Pour ceux qui souhaitent explorer ces pistes, plusieurs options méritent d’être considérées :
- Les FNB spécialisés sur les métaux précieux, gérés par des acteurs comme Sprott Natural Resource Investment Partners, ouvrent la porte à une exposition diversifiée à l’or.
- La variété des FNB actions rend possible l’ajustement de son portefeuille selon la conjoncture, en alternant entre secteurs cycliques et défensifs.
Intégrer des FNB et des valeurs aurifères à son portefeuille renforce la résilience face aux cycles économiques et aux imprévus. Les spécialistes du marché encouragent à utiliser ces instruments pour gagner en stabilité sur le marché canadien.
Perspectives de croissance : comment préparer ses investissements face aux évolutions du marché canadien
Longtemps dominé par les secteurs des ressources naturelles et de la finance, le marché boursier canadien s’ouvre à de nouveaux moteurs de croissance. Les hydrocarbures et les matières premières restent des piliers, mais l’avenir se dessine aussi dans la transition énergétique et l’essor de la technologie. L’intelligence artificielle irrigue désormais la logistique, la santé ou la finance, tandis que la cybersécurité devient un enjeu d’investissement prioritaire.
Les investisseurs chevronnés scrutent de près l’évolution des taux et de l’inflation, deux facteurs qui pèsent lourdement sur la valorisation des titres à Toronto. Les études sectorielles révèlent un intérêt marqué pour la mobilité électrique, la médecine personnalisée ou encore la fintech. Les valeurs de la santé profitent de la hausse de la demande en solutions innovantes, portée par le vieillissement démographique. Miser sur la diversification sectorielle et géographique s’impose pour limiter les risques d’un marché instable et capter la croissance là où elle se trouve.
Pour structurer ses choix, quelques axes se dégagent :
- Réorienter l’allocation d’actifs pour intégrer les grands mouvements structurels : blockchain, chaîne logistique intelligente, inclusion financière.
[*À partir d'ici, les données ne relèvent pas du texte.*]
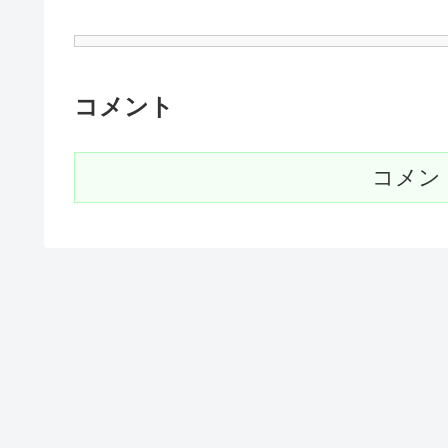
コメント
コメン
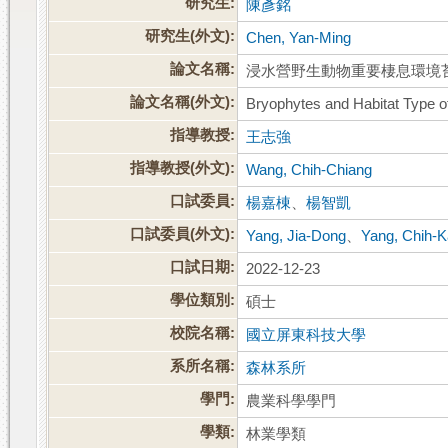
研究生:
陳彥銘
研究生(外文):
Chen, Yan-Ming
論文名稱:
浸水營野生動物重要棲息環境
論文名稱(外文):
Bryophytes and Habitat Type of 
指導教授:
王志強
指導教授(外文):
Wang, Chih-Chiang
口試委員:
楊嘉棟
、
楊智凱
口試委員(外文):
Yang, Jia-Dong
、
Yang, Chih-K
口試日期:
2022-12-23
學位類別:
碩士
校院名稱:
國立屏東科技大學
系所名稱:
森林系所
學門:
農業科學學門
學類:
林業學類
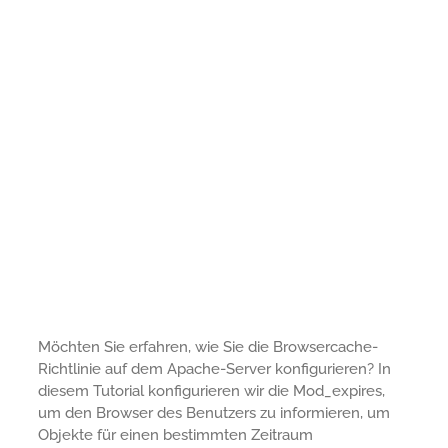
Möchten Sie erfahren, wie Sie die Browsercache-
Richtlinie auf dem Apache-Server konfigurieren? In
diesem Tutorial konfigurieren wir die Mod_expires,
um den Browser des Benutzers zu informieren, um
Objekte für einen bestimmten Zeitraum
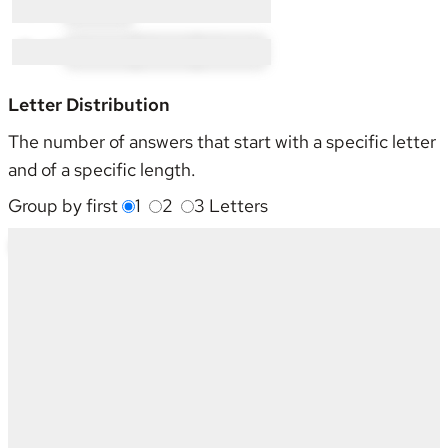
R × 2:
RI × 2
T × 12:
TH × 2
TI × 8
TR × 2
Letter Distribution
The number of answers that start with a specific letter
and of a specific length.
Group by first
1
2
3
Letters
Starting With
4
5
6
7
8
9
10
12
Sum
G
3
2
-
1
3
-
-
-
9
H
2
-
-
1
-
1
-
1
5
L
2
1
1
1
1
1
-
-
7
N
-
-
-
-
1
-
1
-
2
R
1
-
1
-
-
-
-
-
2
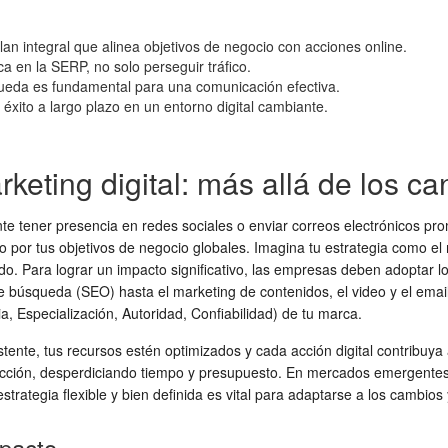
plan integral que alinea objetivos de negocio con acciones online.
a en la SERP, no solo perseguir tráfico.
queda es fundamental para una comunicación efectiva.
 éxito a largo plazo en un entorno digital cambiante.
keting digital: más allá de los ca
 tener presencia en redes sociales o enviar correos electrónicos pr
o por tus objetivos de negocio globales. Imagina tu estrategia como el 
ado. Para lograr un impacto significativo, las empresas deben adoptar
e búsqueda (SEO) hasta el marketing de contenidos, el video y el email
a, Especialización, Autoridad, Confiabilidad) de tu marca.
te, tus recursos estén optimizados y cada acción digital contribuya a
irección, desperdiciando tiempo y presupuesto. En mercados emergentes 
rategia flexible y bien definida es vital para adaptarse a los cambios 
mpacto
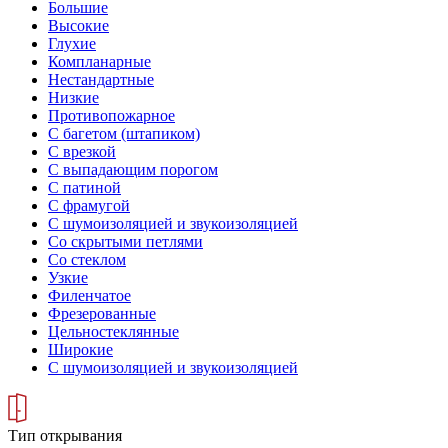
Большие
Высокие
Глухие
Компланарные
Нестандартные
Низкие
Противопожарное
С багетом (штапиком)
С врезкой
С выпадающим порогом
С патиной
С фрамугой
С шумоизоляцией и звукоизоляцией
Со скрытыми петлями
Со стеклом
Узкие
Филенчатое
Фрезерованные
Цельностеклянные
Широкие
С шумоизоляцией и звукоизоляцией
Тип открывания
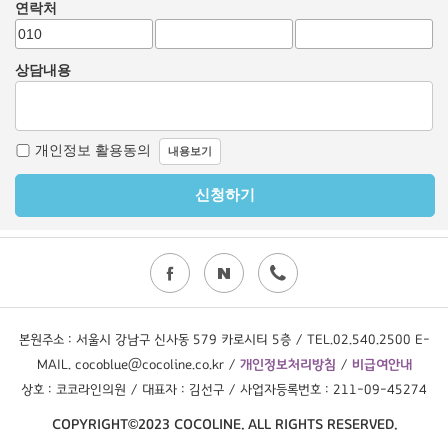
본원주소 : 서울시 강남구 신사동 579 카로시티 5층 / TEL.02.540.2500 E-
MAIL. cocoblue@cocoline.co.kr /
개인정보처리방침
/
비급여안내
상호 : 코코라인의원 / 대표자 : 김선구 / 사업자등록번호 : 211-09-45274
COPYRIGHT©2023 COCOLINE. ALL RIGHTS RESERVED.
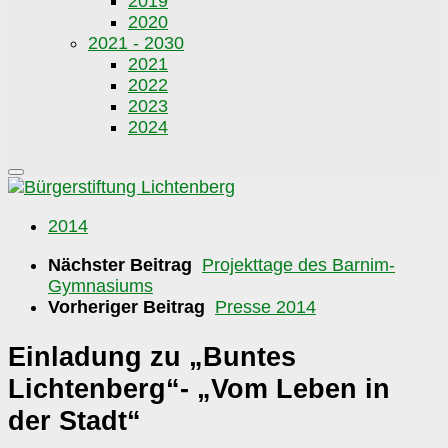
2019
2020
2021 - 2030
2021
2022
2023
2024
2014
Nächster Beitrag
Projekttage des Barnim-
Gymnasiums
Vorheriger Beitrag
Presse 2014
Einladung zu „Buntes
Lichtenberg“- „Vom Leben in
der Stadt“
- Rester attentif à l’essor des marchés émergents, qui offrent de nouveaux relais de croissance aux entreprises canadiennes tournées vers l’export.
- Prendre appui sur une analyse graphique régulière des secteurs en vue pour ajuster ses positions.
En 2025, ceux qui sauront identifier les ruptures, choisir les valeurs en phase avec les mutations structurelles et éviter les angles morts s’offriront la meilleure chance de tirer leur épingle du jeu canadien. L’histoire boursière continue de s’écrire, chaque séquence recelant son lot de surprises et d’opportunités.